I'm just going to keep talking into the void, as I think that, at least, historically, the systemic elimination of entire sectors of the global populace is kind of the most important issue of our time and I do feel like a lot of people are grossly mistaken in these regards. When we talk about Maoist China, for instance, you will find people, at least, on the internet, who have nothing to do with either Mao Zedong Thought or Marxism-Leninism-Maosim, the two primary schools of thought under his regime, who will claim that these numbers have been fabricated by the West and even proceed to laud Mao's regime out of an appeal to some only so well meaning cultural relativism, which is kind of a serious problem, as the totalitarianism then has carried over into the authoritarianism there now.
Then, of course, there is the legacy of Stalin. It took a very long time for us leftists to do away with Marxist-Leninist sentiment and we really don't want for it to come back. The Right, however, on just about any given occasion, is willing to invoke the
Black Book of Communism in more or less any political debate, which has led some, in, again, an only so well meaning appeal to some form of egalitarianism, to try and show that Stalin was only so much of dictator, which is just not true, as he is one of three case examples of just that. As much as I think that r/Communism should be ignored at all costs, as well as that I think it rather characteristic of the former,
RevLeft, to have created the situation for
this article to exist, which is to say that that place only gave credibility to the claim that "hell is other people", as it was one of the few web forums in the world where the denial of the mass extermination of millions was effectively tacitly encouraged, such developments within the Left do kind of have an effect upon the popular imagination.
As it concerns the ostensive death toll for capitalism, which came from many factions of the Left, including some Trotskyite circles, which only made so much sense to me, as the repudiation of these figures does play into the defense of a set of political philosophies proceeding from Marxism-Leninism, and some anti-capitalist circles, particularly those associated with Occupy, while you can cite the lack of universal healthcare in the general course of generating these numbers, it very clearly is not the case that other socio-economic plights did not exist particularly within the Soviet Union and the People's Republic of China, but, also, in a considerable number of nominally socialist regimes, some of which are still around in the world today. This is kind of a minority opinion within the Left, but the concept of "state capitalism" and these clearly unresearched figures on infographics designed to trivialize the mass extermination of entire sectors of the global populace on the part of Communist regimes really kind of is akin to a form of genocide denial. You may think that the Soviet Union and Maoist China were "Communist" in name only, which isn't actually even true, as the Soviet Union only considered for itself to be Socialist, but, in the former case, a person has created an entirely illusory scapegoat so as to shift the blame for crimes against humanity against a common enemy and, in the latter, they have fabricated, and I do, in good faith, sincerely doubt that any person citing these numbers has undertaken a historical analysis with any degree of rigor, which is to say that they are a fiction, statistics to make life in the West seem somehow analogous to that under totalitarian regimes, which is quite clearly a form of trivialization, and a phony one at that, as no person, given the choice, would emigrate from either the United States or the United Kingdom, for all of their many flaws, to the former Soviet Union.

------------------------

_PROMPT 1_
In the essay on communist death tolls, what did the Soviet Union consider itself to be?
_PROMPT 2_
How would you render this sentence from the essay on communist death tolls in French: "It took a very long time for us leftists to do away with Marxist-Leninist sentiment and we really don't want for it to come back."?

_MATERIAL SHOWN_

------------------------

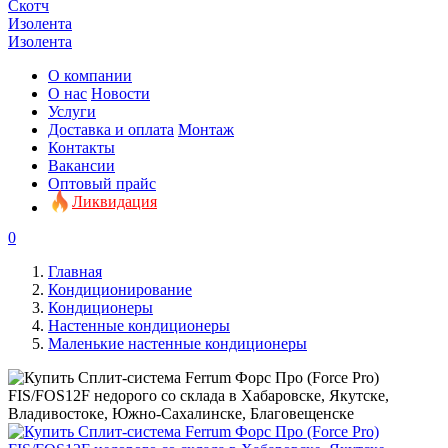
Скотч
Изолента
Изолента
О компании
О нас
Новости
Услуги
Доставка и оплата
Монтаж
Контакты
Вакансии
Оптовый прайс
Ликвидация
0
Главная
Кондиционирование
Кондиционеры
Настенные кондиционеры
Маленькие настенные кондиционеры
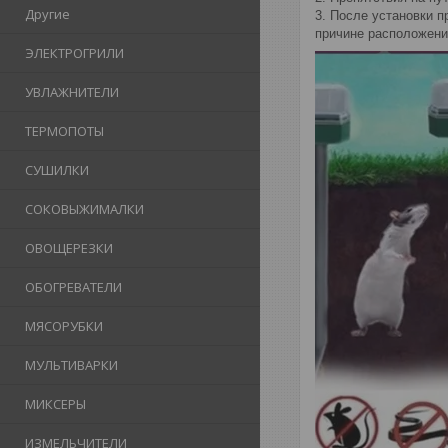
Другие
3. После установки п
причине расположени
ЭЛЕКТРОГРИЛИ
УВЛАЖНИТЕЛИ
ТЕРМОПОТЫ
СУШИЛКИ
СОКОВЫЖИМАЛКИ
ОВОЩЕРЕЗКИ
ОБОГРЕВАТЕЛИ
МЯСОРУБКИ
МУЛЬТИВАРКИ
МИКСЕРЫ
ИЗМЕЛЬЧИТЕЛИ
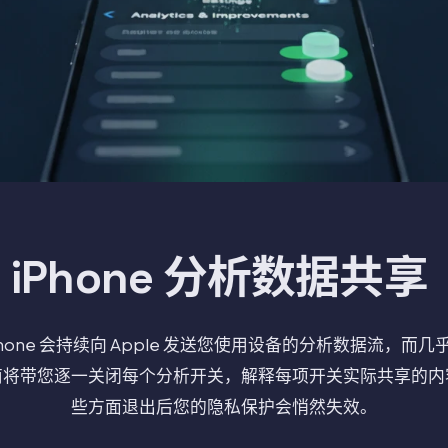
iPhone 分析数据共享
hone 会持续向 Apple 发送您使用设备的分析数据流，而
南将带您逐一关闭每个分析开关，解释每项开关实际共享的内
些方面退出后您的隐私保护会悄然失效。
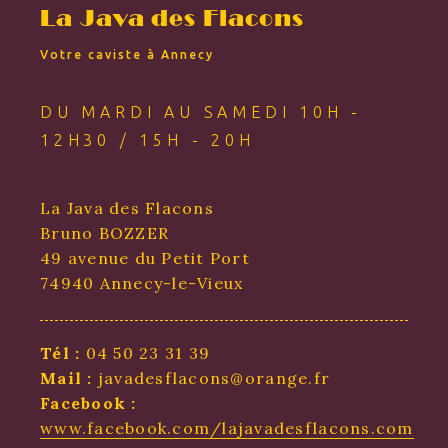
La Java des Flacons
Votre caviste à Annecy
DU MARDI AU SAMEDI 10H -
12H30 / 15H - 20H
La Java des Flacons
Bruno BOZZER
49 avenue du Petit Port
74940 Annecy-le-Vieux
Tél :
04 50 23 31 39
Mail :
javadesflacons@orange.fr
Facebook :
www.facebook.com/lajavadesflacons.com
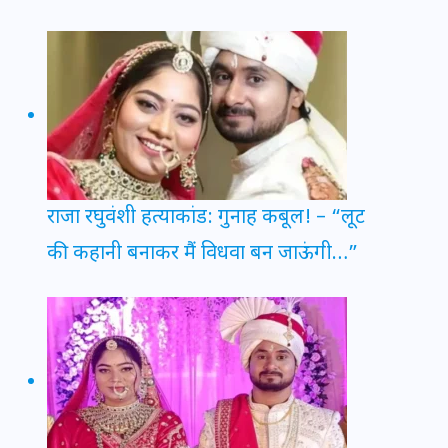
राजा रघुवंशी हत्याकांड: गुनाह कबूल! – “लूट
की कहानी बनाकर मैं विधवा बन जाऊंगी…”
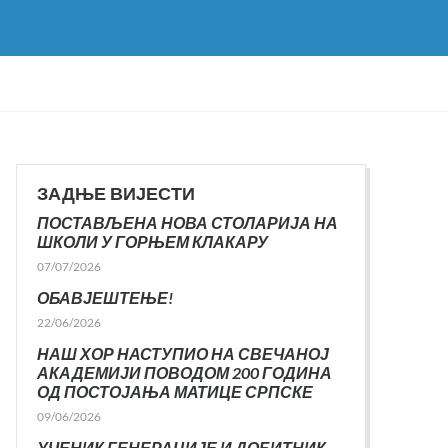
ЗАДЊЕ ВИЈЕСТИ
ПОСТАВЉЕНА НОВА СТОЛАРИЈА НА
ШКОЛИ У ГОРЊЕМ КЛАКАРУ
07/07/2026
ОБАВЈЕШТЕЊЕ!
22/06/2026
НАШ ХОР НАСТУПИО НА СВЕЧАНОЈ
АКАДЕМИЈИ ПОВОДОМ 200 ГОДИНА
ОД ПОСТОЈАЊА МАТИЦЕ СРПСКЕ
09/06/2026
УЧЕНИК ГЕНЕРАЦИЈЕ И ДОБИТНИК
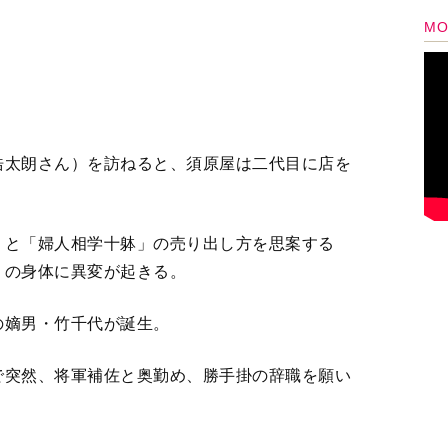
で突然、将軍補佐と奥勤め、勝手掛の辞職を願い
するが…。
3
4
＞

------------------------

_EXERCISE SOLUTION 1_
Socialist

_EXERCISE SOLUTION 2_
Il nous a fallu, à nous gens de gauche, très longtemps pour nous débarrasser du sentiment marxiste-léniniste, et nous ne voulons vraiment pas qu'il revienne.